Jerry Harper 1 year, 9 months ago

The problem is parking. If you have a tournament or a KU event that fills up the lot, it doesn't make muchdifference if a court is open. You can't get there from here.

Jerry Harper 1 year, 9 months ago

Parking is the problem. If parking lot is full for 100 team tournament or a track meet or a softball game, you can't get there to use the one gym kept open.

Jerry Harper 1 year, 9 months ago

  • You can build the same recreation center – but with 3 courts (as Parks and Recreation repeatedly proposed doing until word came down to change its story) for about $14.7 million – and add an additional full court and parking to Holcom ($1.6 million) and to East Lawrence ($1.6 million). That gives the 8 full size city courts (16 cross-courts). located to serve all areas of the city far more conveniently and for less money than the proposed recreation center ($19 million)?

  • Proponents erroneously claimed over and over again that these very same standards showed Lawrence to have a shortfall of 18-20 basketball courts (and continued to do so right up until the moment Chad Lawhorn’s story in the Journal-World debunked that tale)?

  • Not one dime of economic development money or hotel/motel tax money -will be used to pay for the proposed recreation center or any shortfall in operating expenses – even though its gargantuan size was justified on economic development and tourism grounds for the avowed purpose of putting ‘heads in beds?’

  • If the feasibility study is wrong (and it most assuredly is), guess who get to pick up the entire operating costs (estimated at $1,000,000)? A) The economic development budget, B) The tourism and vistors budget, C) the taxpaying public

  • The proposed recreation center would be a staggering 9 times larger than any one of the other three city recreation center? (See relative size below.)

  • Lawrence already has 3 times as many city-owned gyms as other cities in the 80,000-100,000 population category nationwide according to NRPA data?

  • The the firm making the feasibility study stated that the City should not rely upon its projections? “Because procedures were limited, we express no opinion or assurances of any kind on the achievability of any projected information contained herein and this report should not be relied upon for that purpose.”

  • The feasibility study projections assumed that the proposed recreation facility would host 50 tournaments, clinics and camps each year – more than one every weekend excluding holidays?
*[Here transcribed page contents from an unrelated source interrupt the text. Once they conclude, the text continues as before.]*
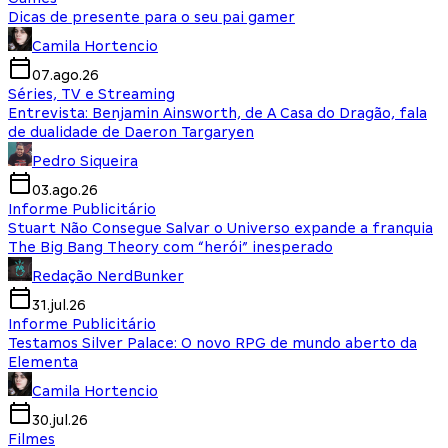
Dicas de presente para o seu pai gamer
Camila Hortencio
07.ago.26
Séries, TV e Streaming
Entrevista: Benjamin Ainsworth, de A Casa do Dragão, fala
de dualidade de Daeron Targaryen
Pedro Siqueira
03.ago.26
Informe Publicitário
Stuart Não Consegue Salvar o Universo expande a franquia
The Big Bang Theory com “herói” inesperado
Redação NerdBunker
31.jul.26
Informe Publicitário
Testamos Silver Palace: O novo RPG de mundo aberto da
Elementa
Camila Hortencio
30.jul.26
Filmes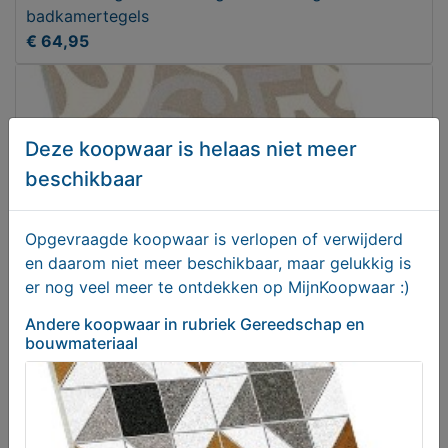
badkamertegels
€ 64,95
Deze koopwaar is helaas niet meer
beschikbaar
Opgevraagde koopwaar is verlopen of verwijderd
en daarom niet meer beschikbaar, maar gelukkig is
er nog veel meer te ontdekken op MijnKoopwaar :)
Andere koopwaar
in rubriek Gereedschap en
Portugese keramische tegels vives ceramica
bouwmateriaal
svenska tulpon
€ 44,95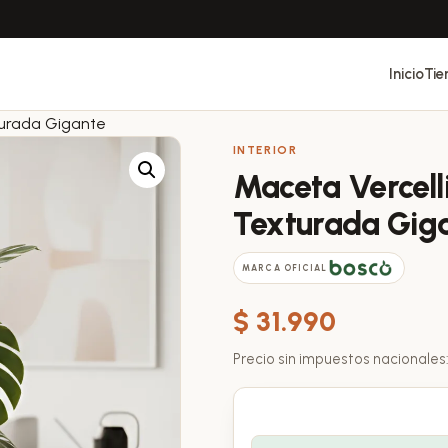
Inicio
Tie
turada Gigante
INTERIOR
Maceta Vercell
Texturada Gig
MARCA OFICIAL
$
31.990
Precio sin impuestos nacionales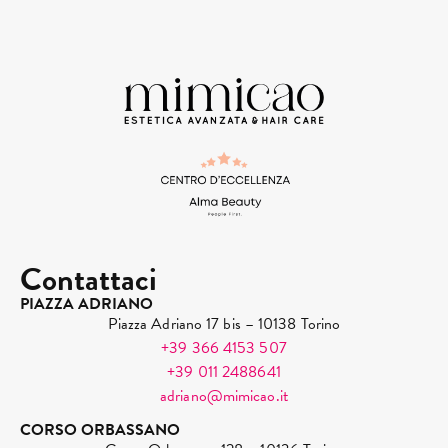
Contattaci
PIAZZA ADRIANO
Piazza Adriano 17 bis – 10138 Torino
+39 366 4153 507
+39 011 2488641
adriano@mimicao.it
CORSO ORBASSANO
Hosting that many events will make it, as a practical matter, almost impossible for Lawrence residents to use the facilities on any weekends and many weekdays? (Parking problems among other issues.)

  • When KU hosts events at its associated facilities, e.g. track meets, and when Fritzel’s Bliss Foundation hosts events, it will be, as a practical matter, almost impossible for Lawrence residents to use the recreation center? (Parking problems among other issues.)

  • The so-called ‘competitive-bidding’ requirement for the proposed recreation center is a joke and doesn’t save Lawrence a single penny because the city pays $25-million to the Endowment Assn./KU Athletics no matter what the bid unless – fat chance – the bids on the center and on the infrastructure come in far, far below projections?